* The problem: Transcribe every line below exactly; no image goes into the output.

***** Data for this task

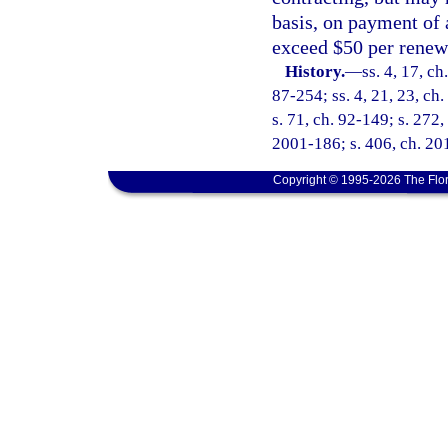
basis, on payment of 
exceed $50 per renew
History.
—
ss. 4, 17, ch
87-254; ss. 4, 21, 23, ch.
s. 71, ch. 92-149; s. 272,
2001-186; s. 406, ch. 20
Copyright © 1995-2026 The Flor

**********

* Solution to the exercise:
basis, on payment of 
exceed $50 per renew
History.
—
ss. 4, 17, ch
87-254; ss. 4, 21, 23, ch.
s. 71, ch. 92-149; s. 272,
2001-186; s. 406, ch. 20
Copyright © 1995-2026 The Flor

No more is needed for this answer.